3

I am trying to extract conversations from a Postfix log file based on the client that initiated them. This is the awk script that extracts the matching message IDs:

awk '/client.host.name/ && !(/timeout/||/disconnect/) { sub(":","",$6);print $6}' maillog

This is using a standard Postfix maillog as input (see below for sample data). What I think I'd like to do is a multi-pass search of the file using the results of the first search, but I'm not sure if this is the right approach. Something similar to:

awk '/client.host.name/ && !(/timeout/||/disconnect/) {sub(":","",$6);msgid=$6} $0 ~ msgid {print $0}' maillog

But, naturally, this doesn't work as expected. I'm assuming I need to do one of the following things:

  1. Pipe the output from the first awk into a second awk or grep (not sure how to use piped input as a regex).
  2. Assign the first result set to an array and use the array as a search set. Something like:
    awk '/app02/ && !(/timeout/ || /connect/) { sub(":","",$6);msgid[$6]=$6; } END { for(x in msgid) { print x; } }' maillog
    I'm not sure how I'd proceed inside the for loop though. Is there a way in awk to "rewind" the file and then grab all lines that match any element within an array?
  3. Scrap the whole deal and try it using Perl.

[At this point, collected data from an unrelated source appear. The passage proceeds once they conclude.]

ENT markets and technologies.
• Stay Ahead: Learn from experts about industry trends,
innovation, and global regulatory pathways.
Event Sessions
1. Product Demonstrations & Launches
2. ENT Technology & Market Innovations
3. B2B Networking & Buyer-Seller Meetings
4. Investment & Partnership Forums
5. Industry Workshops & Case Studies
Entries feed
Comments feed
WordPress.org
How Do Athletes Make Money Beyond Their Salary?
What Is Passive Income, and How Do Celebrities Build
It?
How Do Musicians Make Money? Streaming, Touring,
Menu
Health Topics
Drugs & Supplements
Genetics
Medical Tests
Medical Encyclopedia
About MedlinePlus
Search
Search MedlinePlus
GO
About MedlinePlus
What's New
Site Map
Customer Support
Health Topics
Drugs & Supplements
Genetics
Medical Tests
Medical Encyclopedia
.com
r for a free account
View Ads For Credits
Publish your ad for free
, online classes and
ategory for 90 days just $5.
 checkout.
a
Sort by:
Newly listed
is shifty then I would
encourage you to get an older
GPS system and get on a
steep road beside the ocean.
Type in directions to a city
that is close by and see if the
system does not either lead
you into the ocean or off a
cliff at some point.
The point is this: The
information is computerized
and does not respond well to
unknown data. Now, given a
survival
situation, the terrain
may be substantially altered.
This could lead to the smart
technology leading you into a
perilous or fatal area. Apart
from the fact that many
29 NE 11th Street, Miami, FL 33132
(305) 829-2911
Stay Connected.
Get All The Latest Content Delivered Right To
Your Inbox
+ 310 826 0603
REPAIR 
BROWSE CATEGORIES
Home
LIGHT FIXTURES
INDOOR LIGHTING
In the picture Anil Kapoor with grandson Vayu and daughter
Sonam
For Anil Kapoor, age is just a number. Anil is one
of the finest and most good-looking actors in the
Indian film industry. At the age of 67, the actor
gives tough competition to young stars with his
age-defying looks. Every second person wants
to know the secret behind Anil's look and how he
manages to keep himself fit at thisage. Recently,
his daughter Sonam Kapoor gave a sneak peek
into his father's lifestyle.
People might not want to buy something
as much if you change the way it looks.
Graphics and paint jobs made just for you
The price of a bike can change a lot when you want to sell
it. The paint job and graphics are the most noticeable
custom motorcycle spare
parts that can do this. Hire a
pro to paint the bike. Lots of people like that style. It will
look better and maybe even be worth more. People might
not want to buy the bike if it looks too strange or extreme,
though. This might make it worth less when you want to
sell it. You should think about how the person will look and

So, for the awk gurus... is there any way to accomplish what I'm looking for using awk?

Sample data:

Jul 19 05:07:57 relay postfix/smtpd[5462]: C48F6CE83FA: client=client.dom.lcl[1.2.3.4]
Jul 19 05:07:57 relay postfix/cleanup[54]: C48F6CE83FA: message-id=<20100719100757.C48F6CE83FA@relay.dom.lcl>
Jul 19 05:07:57 relay postfix/qmgr[12345]: C48F6CE83FA: from=<root@dom.lcl>, size=69261, nrcpt=6 (queue active)
Jul 19 05:08:04 relay postfix/smtp[54205]: C48F6CE83FA: to=<recip1@example.org>, relay=in.example.org[12.23.34.5]:25, delay=0.7, delays=0.05/0/0.13/0.51, dsn=2.0.0, status=sent (250 ok: Message 200012345 accepted)
Jul 19 05:14:08 relay postfix/qmgr[12345]: C48F6CE83FA: removed`
Justin ᚅᚔᚈᚄᚒᚔ
  • 15,081
  • 7
  • 52
  • 64
  • I'm unclear on your goal: To find the IDs from postfix in the first query then pull the entire conversation with the second? If you are looking for the Msgid, you could output that in your original awk script. – AlG Jul 20 '10 at 14:39
  • Yes, I'm basically trying to pull all of the conversations for a certain client from the logs. So, find the msgid for all messages from the client (postfix/smtpd[123]: 123456789AB: client=client.host.name[10.20.30.40]), then use that ID to pull the entire conversation (i.e. grep '123456789AB' maillog). I hope that makes sense, and I edited the question to be more clear. – Justin ᚅᚔᚈᚄᚒᚔ Jul 20 '10 at 14:45
  • Could you please put up an example of what the output looks like, meaning the postfix mail log, since I have no idea. – Anders Jul 20 '10 at 14:49
  • @Anders, sample data added to the main question. Hope that helps. – Justin ᚅᚔᚈᚄᚒᚔ Jul 20 '10 at 15:25

2 Answers2

2

You can use an array. Something roughly like this:

awk '/client.host.name/ && !(/timeout/||/disconnect/) {sub(":","",$6);msgid[$6]=1} {if ($FIELD in msgid) print}' maillog

Where you'll have to substitute the field number which contains the data since I don't know it.

Edit: Moved a left brace.

Edit2:

Here's a version specific to your sample data:

awk '/client.dom.lcl/ && !(/timeout/||/disconnect/) {sub(":","",$6); msgid[$6] = 1} {if (gensub(":", "", 1, $6) in msgid) print}' sampledata

Edit2:

Here's a simplified version:

awk '{id = gensub(":", "", 1, $6)} /client.dom.lcl/ && !(/timeout/||/disconnect/) {msgid[id] = 1} {if (id in msgid) print}' sampledata
Dennis Williamson
  • 346,391
  • 90
  • 374
  • 439
0

You ask for awk but I have a perl script which is little more robust: https://github.com/brablc/postfix-tools/blob/master/pflogrep

You can use is as grep:

pflogrep infractor@example.com /var/log/maillog

Or you can feed the output to pflogsumm and get nice statistics:

pflogrep infractor@example.com /var/log/maillog | pflogsumm
brablc
  • 1,621
  • 18
  • 17